Longest Common Subsequence and NumPy

Perl may be crafty and efficient like a ninja, Ruby may be written like a prose or work of fiction, but, for most purposes, Python, with its simplicity and elegance, is usually my weapon of choice when it comes to programming languages. (To be frank, as long as it's not some cryptic code like Fortran that should probably be waiting for the rain to wash it away, it floats my boat.) With my knack for mathematics, I had been reconstructing various equations and theorems from scratch in most of my scripts. Recently, I've begun to embrace NumPy to give me more functionality for purposes like matrices and arrays, but also that I can do all the things my MATLAB friends do without too much effort to learn extra languages.


(In fact, while we're at it, let's just put everything in Python! Python-Excel,  Python-sql, import everything!)

Back in my pancake post, I talked about how you can use a simple two-step algorithm for sorting out a string of numbers. In this post, however, I'm going to talk about sorting through two different string of letters to find their longest common subsequence. Unlike the challenge of the longest common substring, the subsequence need not consist solely of letters that are adjacent to one another, but can contain letters separated. So, this means that the longest common subsequence between "AACTTG" and "ACTGG" would be not be "ACT", but "ACTG".
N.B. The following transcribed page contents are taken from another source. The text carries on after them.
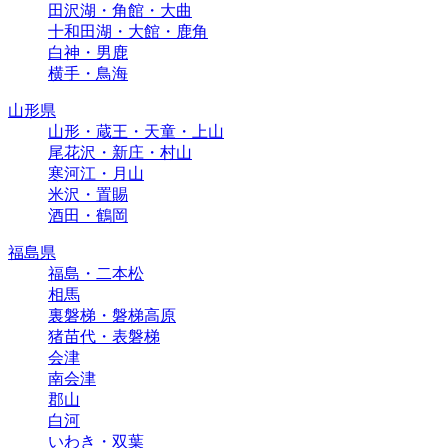
田沢湖・角館・大曲
十和田湖・大館・鹿角
白神・男鹿
横手・鳥海
山形県
山形・蔵王・天童・上山
尾花沢・新庄・村山
寒河江・月山
米沢・置賜
酒田・鶴岡
福島県
福島・二本松
相馬
裏磐梯・磐梯高原
猪苗代・表磐梯
会津
南会津
郡山
白河
いわき・双葉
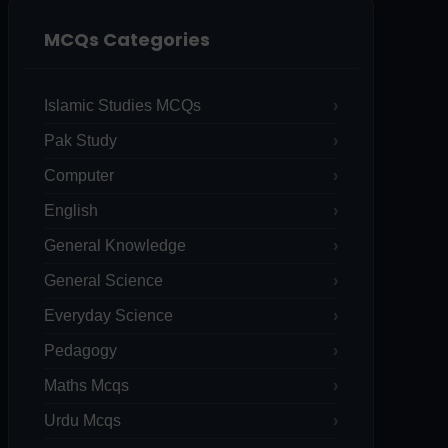
MCQs Categories
Islamic Studies MCQs
Pak Study
Computer
English
General Knowledge
General Science
Everyday Science
Pedagogy
Maths Mcqs
Urdu Mcqs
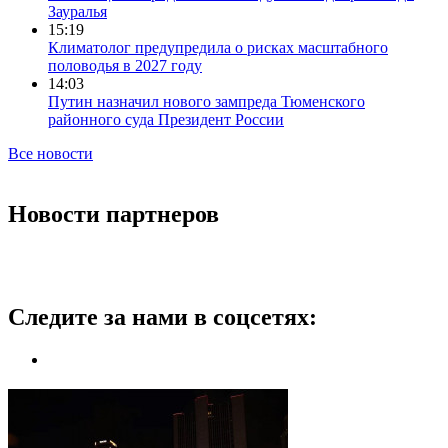
Зауралья
15:19
Климатолог предупредила о рисках масштабного
половодья в 2027 году
14:03
Путин назначил нового зампреда Тюменского
районного суда Президент России
Все новости
Новости партнеров
Следите за нами в соцсетях:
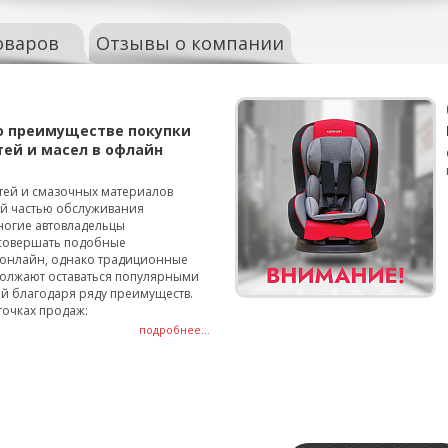
оваров
Отзывы о компании
о преимуществе покупки
тей и масел в офлайн
тей и смазочных материалов
ой частью обслуживания
ногие автовладельцы
совершать подобные
онлайн, однако традиционные
олжают оставаться популярными
й благодаря ряду преимуществ.
точках продаж:
подробнее...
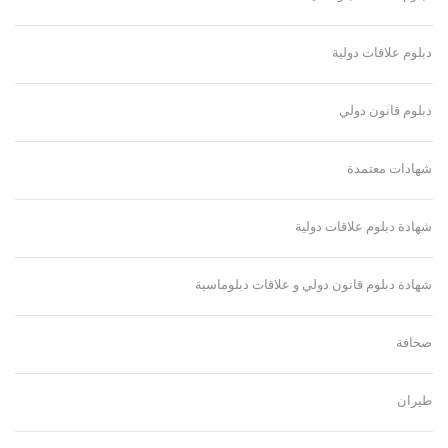
دبلوم علاقات دولية
دبلوم قانون دولي
شهادات معتمدة
شهادة دبلوم علاقات دولية
شهادة دبلوم قانون دولي و علاقات دبلوماسية
صحافة
طيران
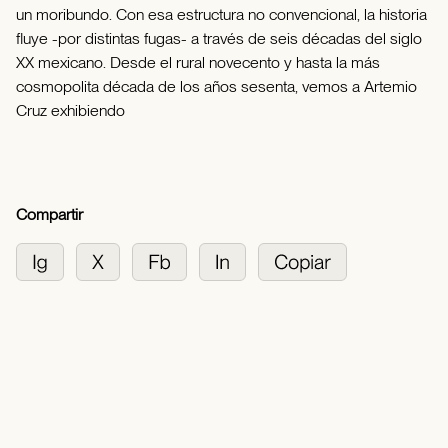
un moribundo. Con esa estructura no convencional, la historia
fluye -por distintas fugas- a través de seis décadas del siglo
XX mexicano. Desde el rural novecento y hasta la más
cosmopolita década de los años sesenta, vemos a Artemio
Cruz exhibiendo
Compartir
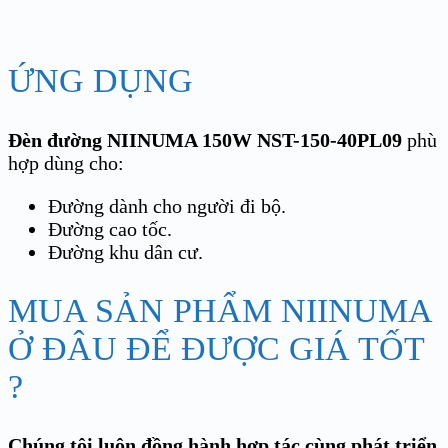
ỨNG DỤNG
Đèn đường NIINUMA 150W NST-150-40PL09
phù
hợp dùng cho:
Đường dành cho người đi bộ.
Đường cao tốc.
Đường khu dân cư.
MUA SẢN PHẨM NIINUMA
Ở ĐÂU ĐỂ ĐƯỢC GIÁ TỐT
?
Chúng tôi luôn đồng hành hợp tác cùng phát triển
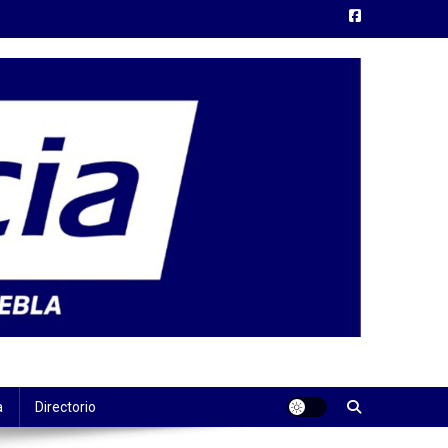
a
Directorio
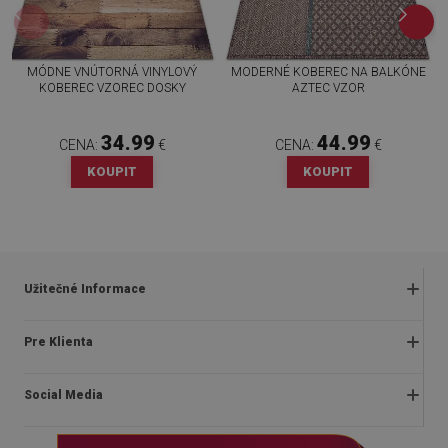
MÓDNE VNÚTORNÁ VINYLOVÝ
MODERNÉ KOBEREC NA BALKÓNE
KOBEREC VZOREC DOSKY
AZTEC VZOR
34.99
44.99
CENA:
€
CENA:
€
KOUPIT
KOUPIT
Užitečné Informace
Obchodné podmienky
Pre Klienta
Zásady ochrany osobných údajov
O nás
Často kladené otázky
Social Media
Montážny návod
Vrátenie a reklamácia
Blog
Pravidlá propagácie
facebook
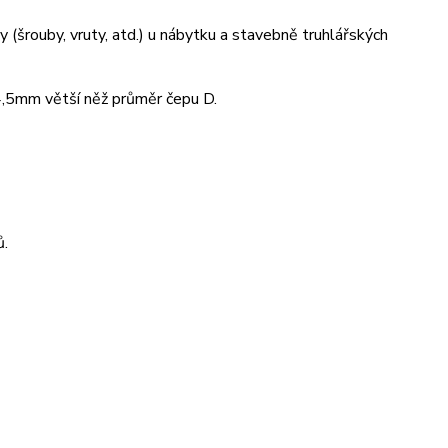
y (šrouby, vruty, atd.) u nábytku a stavebně truhlářských
 4,5mm větší něž průměr čepu D.
ů.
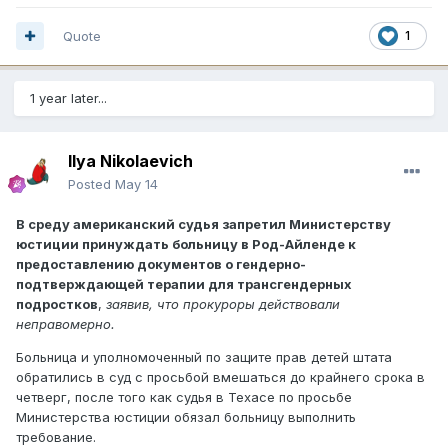
Quote
1
1 year later...
Ilya Nikolaevich
Posted
May 14
В среду американский судья запретил Министерству
юстиции принуждать больницу в Род-Айленде к
предоставлению документов о гендерно-
подтверждающей терапии для трансгендерных
подростков
,
заявив, что прокуроры действовали
неправомерно.
Больница и уполномоченный по защите прав детей штата
обратились в суд с просьбой вмешаться до крайнего срока в
четверг, после того как судья в Техасе по просьбе
Министерства юстиции обязал больницу выполнить
требование.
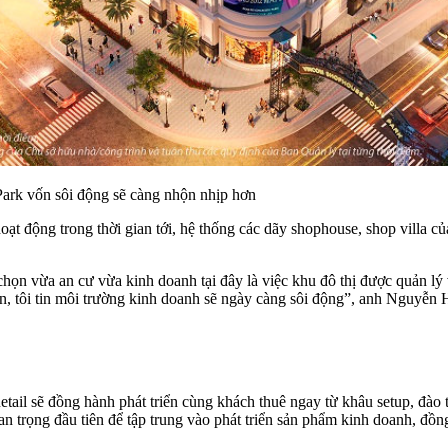
ark vốn sôi động sẽ càng nhộn nhịp hơn
 động trong thời gian tới, hệ thống các dãy shophouse, shop villa củ
a chọn vừa an cư vừa kinh doanh tại đây là việc khu đô thị được quản 
ự án, tôi tin môi trường kinh doanh sẽ ngày càng sôi động”, anh Nguy
tail sẽ đồng hành phát triển cùng khách thuê ngay từ khâu setup, đào 
an trọng đầu tiên để tập trung vào phát triển sản phẩm kinh doanh, đồn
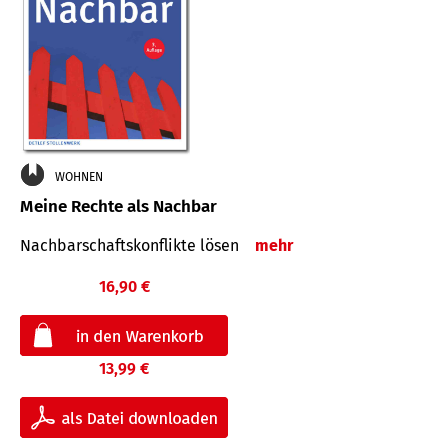
WOHNEN
Meine Rechte als Nachbar
Nach­bar­schafts­konflikte lösen
mehr
16,90 €
13,99 €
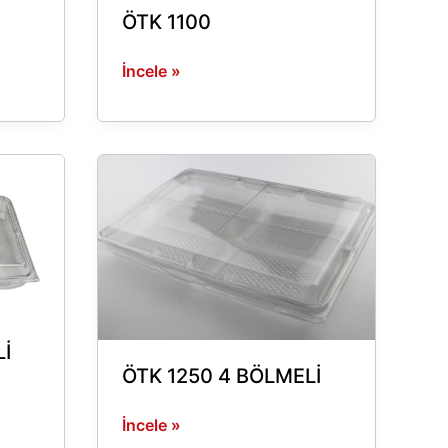
ÖTK 1100
İncele »
ÖTK
1250
4
BÖLMELİ
İ
ÖTK 1250 4 BÖLMELİ
İncele »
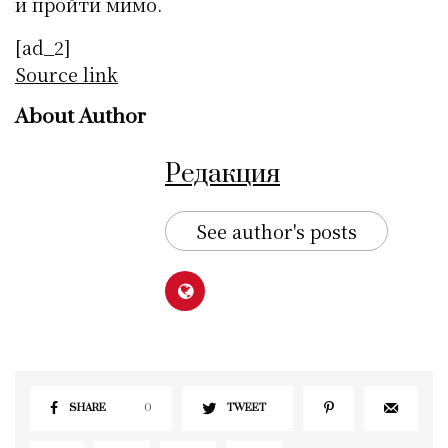
и пройти мимо.
[ad_2]
Source link
About Author
Редакция
See author's posts
SHARE
0
TWEET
I found this problem interesting because it gave me the chance to flex my NumPy muscles and look for more "indirect" ways of solving a problem rather than using a brute-force Ctrl+F-esque approach that wipes away your entire RAM when you search through strings longer than 30 characters.

Fret not! For we can construct a matrix of some sort to help us with this issue. In bioinformatics, we can solve this problem using a scoring matrix. By taking advantage of the set of possible DNA bases {A, C, T, G}:

Simply place your two DNA strings on the axes and move each number in the grid from the top-left to bottom-right . If there is a match in the base between the two strings at a certain location, add one to the number. Then follow your path form highest to lowest value. (source)

This is known as the Traceback approach, and we can optimize it further with hashes for lengths and in other ways.

I wrote a solution from this method (drawing heavily upon other sources) to solve this problem here, although I'm still fixing up some issues in it from converting between different syntaxes and formats.